Big impact in a small town

Wednesday, September 4, 2019
Jerry Marple grew up in Bentonville, Ark, playing sports with Rob Walton and being coached by Sam Walton. At the Barry County Museum, Marple has donated a display of Walton memorabilia, including this old Walmart truck meant for children to play with. Jordan Privett/

Sam Walton’s ties to community featured in museum display

Walmart is a huge part of many small towns, and with Cassville less than an hour away from where the company began, there are more local ties than some may think.

People can visit the Barry County Museum and find a display of memorabilia dedicated to Sam Walton donated by Jerry Marple.

At the Barry County Museum, people can see letters, articles, book and much more about the Walton family and the history of the first Walmart in Cassville, all donated by a close family friend to the Waltons, Jerry Marple. Jordan Privett/

Marple, Cassville north ward alderman, said he knew Sam Walton and his family long before a Walmart ever sprouted up in Cassville.

“The thing I am most proud of is the binder that has very personal letters, notes and memos from the Waltons over the years I have known them,” he said. “The letters regard a number of different things, from holiday letters to discussions about the first Walmart in Cassville.”

Marple said one of the most interesting things is a Christmas letter he received one year from Mrs. Walton.

“It was an update on the family,” he said. “On that same letter, 25 years later, she gave us another update on how things were going.”

Marple said he donated the items because he felt that it would be interesting to some people to see in more detail the local impact of the Walton family.

“There are some early magazines featuring Sam Walton,” he said. “Those are from the early days, when Walmart was just becoming big.”

Marple said there are other articles and a story in the Wall Street Journal.

“There are pictures of Sam and his family, and a toy Walmart truck that was sold for children to play with,” he said.

Marple said he grew up with the Walton family in Bentonville, Ark.

“When I was teaching and coaching in Bentonville, we played a lot of tennis together,” he said. “When I moved away, our tennis games became much less frequent, so we stayed in contact via letters until he had passed away.”

Marple said Sam’s oldest son, Rob, was his age, and the pair grew up playing sports together.

“Rob and I are good friends, but Sam and I were also good friends,” he said. “I have probably known them since I was 8 years old, but when I was 10, Sam coached my Little League team.”

Marple said after he graduated college and moved back to Bentonville, he and Sam would play tennis sometimes twice a week in the summer.

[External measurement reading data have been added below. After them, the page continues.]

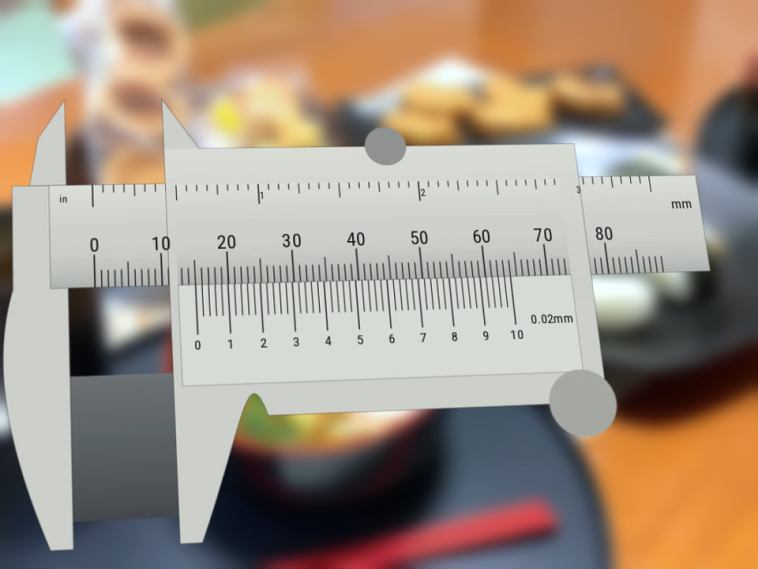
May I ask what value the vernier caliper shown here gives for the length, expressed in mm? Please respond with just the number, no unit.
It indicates 15.0
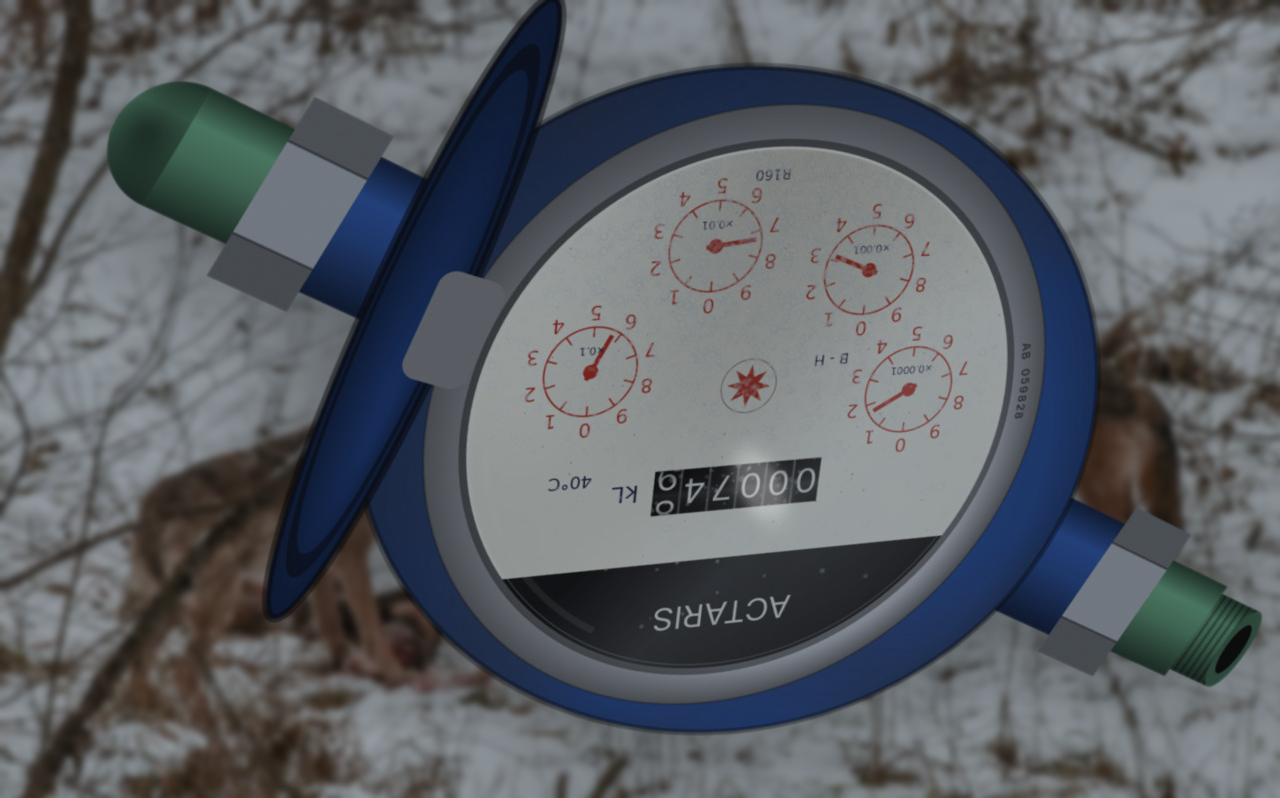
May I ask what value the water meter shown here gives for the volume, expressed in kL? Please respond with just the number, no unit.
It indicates 748.5731
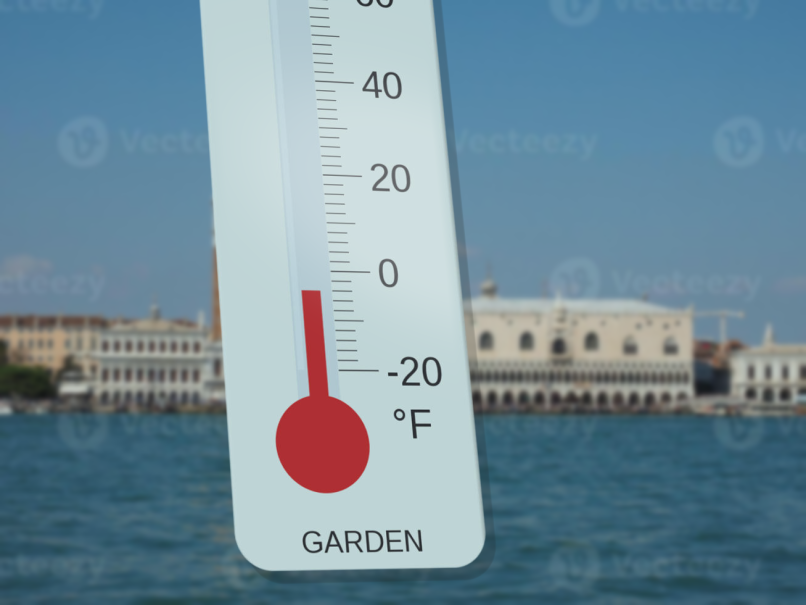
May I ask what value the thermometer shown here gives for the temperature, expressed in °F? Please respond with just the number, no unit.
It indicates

“I was fortunate enough to beat him in tennis a few times, but he also won his fair share,” he said. “There is an article in the display about me beating him once 6-3.”

Marple said they were a good, normal family.

“They went to church there in town,” he said. “They were like any other merchant family in the 1960s.”

Marple said Rob was just one of the guys, aside from the fact that he worked a lot.

“They are down to earth people,” he said. “They had a house fire one time, and the church and community brought them stuff that they needed, just like they would for any other family.”

Marple said he, of course, bought Sam a new pair of tennis shorts so he could keep playing.

“Sam Walton never met a stranger,” he said. “He is very well thought of in the Bentonville area.”

Marple said at the ribbon cutting at the original Walmart in Cassville, an executive at Walmart that he knew came up to him and said, “Jerry, Cassville high school was the first school to ever receive a Walmart scholarship without having a Walmart in its town.”

“They had been giving Walmart scholarships a year or two prior to Walmart coming to Cassville,” he said. “Another thing that relates to Cassville is while I was the principal here, we were the first school to have project graduation at the Walton Fitness Center in Bentonville.”

Marple said there were a few people in Cassville that wanted to put a Pizza Inn at the corner of the original Walmart parking lot in the 1980s.

“Engineers came to city council, and after the meeting, I was waiting outside and I told them who I was,” he said. “They replied, ‘Oh, you’re the guy.’ I asked them what they meant and they said, ‘Mr. Walton said to go ahead and put the Pizza Inn, and we have never overruled him but we just don’t have the space.’

“Sam agreed to put the Pizza Inn there because I was kind of the go between for the people who were wanting it. We never ended up with it there, because they were right, there wasn’t the space for it.”